Let’s stick to kits for the moment.
They are being given more and more prominence, not least because they provide useful income for clubs. Supporters young and old now feel duty-bound to appear in variations of the colours. Those appearing in an outdated version won’t know where to hide.
New Kits to the fore
Exeter Chiefs: after having swcomms as their main shirt sponsors for 30(!) years, now switch to the Focus Group. The new shirts, in black and white alternates, were proudly presented on Exeter Cathedral Green.
Quins present their 2023-24 kit under the banner: Our Community, Our Homeland. Our Home Kit. That is to present ‘the Famous Quarters’, which have been only occasionally on view in recent seasons. Why clubs should label the alternative version as the ‘Away Kit’ is a sign of the times. The change used to e required only in case of a colour clash with the opposition. This year’s variation is essentiallly white. It goes under the equally sugary banner ‘Away from home, never alone’.

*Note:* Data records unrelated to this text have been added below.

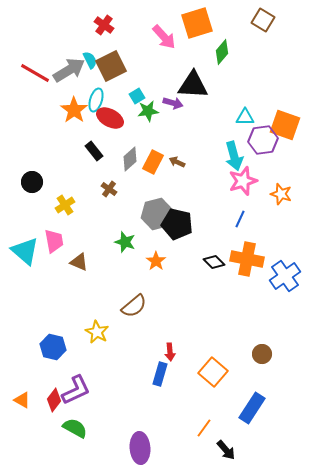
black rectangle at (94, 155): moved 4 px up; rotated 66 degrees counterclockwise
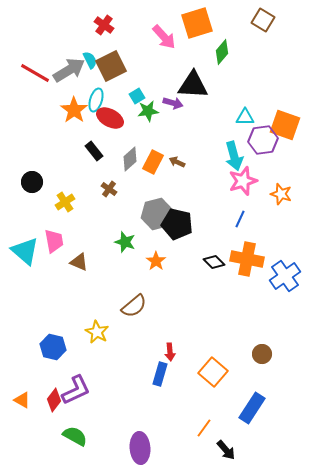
yellow cross at (65, 205): moved 3 px up
green semicircle at (75, 428): moved 8 px down
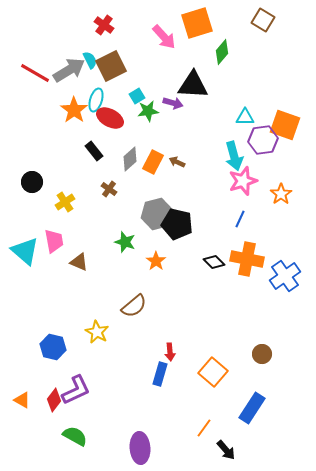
orange star at (281, 194): rotated 20 degrees clockwise
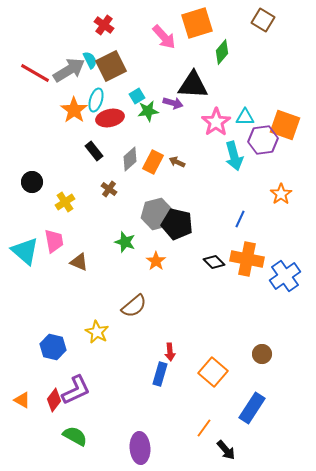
red ellipse at (110, 118): rotated 40 degrees counterclockwise
pink star at (243, 181): moved 27 px left, 59 px up; rotated 16 degrees counterclockwise
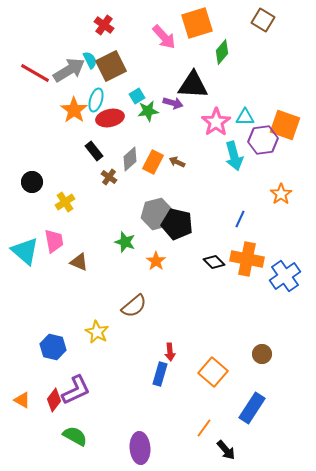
brown cross at (109, 189): moved 12 px up
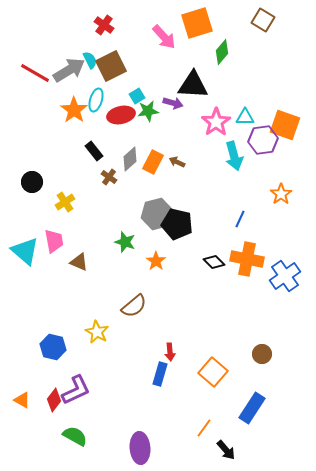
red ellipse at (110, 118): moved 11 px right, 3 px up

Some clubs are making less of a song and a dance about their kit.
Sale Sharks’ jersey looks to me a brighter blue than in the past – good. It is sponsored by BOL (Bring on Life), who cater for the healthier branch of the food world.
Overall colour scheme
Likes and dislikes: we all have our own. I’m not taken by variations of black, grey and dark blue, as sported by Bristol, Exeter, Sale, Saracens and Worcester. Can’t we have something a little brighter?
At the other extreme we have Loughborough Lightning in violet and pink. It took me a long time to realise it was violet, not purple. No mistaking them on the field, even if the latest kit presentation showed Rachel Malcolm in Northamptoon Saints colours. I’ll leave the two clubs to explain that conundrum.

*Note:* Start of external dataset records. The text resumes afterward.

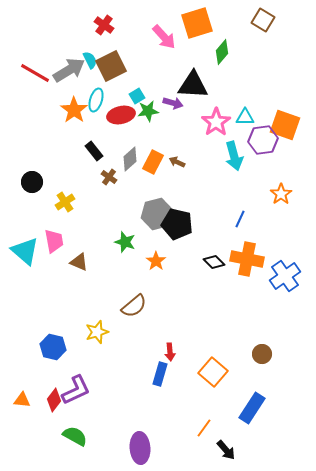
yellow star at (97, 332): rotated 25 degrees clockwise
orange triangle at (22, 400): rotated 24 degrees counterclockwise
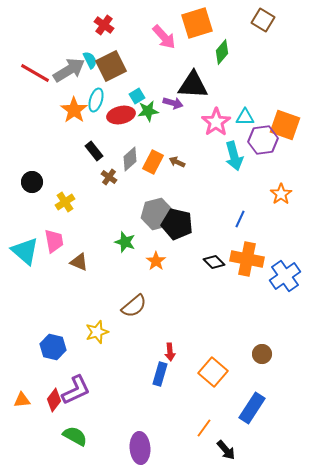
orange triangle at (22, 400): rotated 12 degrees counterclockwise
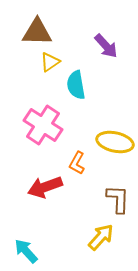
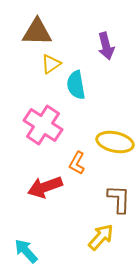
purple arrow: rotated 28 degrees clockwise
yellow triangle: moved 1 px right, 2 px down
brown L-shape: moved 1 px right
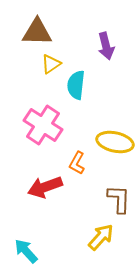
cyan semicircle: rotated 16 degrees clockwise
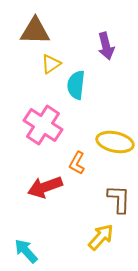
brown triangle: moved 2 px left, 1 px up
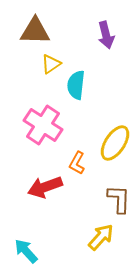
purple arrow: moved 11 px up
yellow ellipse: moved 1 px down; rotated 69 degrees counterclockwise
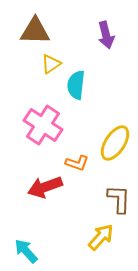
orange L-shape: rotated 100 degrees counterclockwise
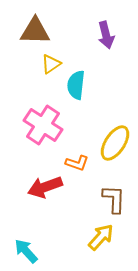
brown L-shape: moved 5 px left
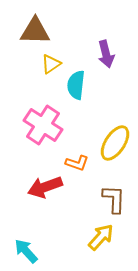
purple arrow: moved 19 px down
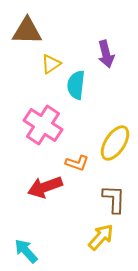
brown triangle: moved 8 px left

The two newcomers introduce welcome shades of green.
At Ealing Trailfinders’ recent Meet and Greet, the players appeared in the traditional green and white hoops, looking as though they had spent every day since last season in serious training. I made an early error by suggesting to Giselle Mather, the DoR, that her finger-nails had the wrong colour scheme: not green and white? I was put right on the spot: the correct colours are green and purple. Despite her eminence, she must admit that the purple is hard to spot against the traditional white hoops: the merest traces on stockings and sleeves.
Was it the strip that decided Kate Zackary on a change of club? Probably not, but you never know.
Leicester Tigers are another grand old club with familiar colours. Fortunately for the spectator’s eye, green predominates.
It’s amusing to read the manufacturers’ detailed description of their new kits: materials, styling, health-giving properties, the 10mph they add to every player’s speed over the ground.
Now we await the kit that the officials will be offered. How often will it clash disconcertingly with the colours of one of the teams competing? Will KYBO (Keep Your Boots On) be replaced by a version of PWR?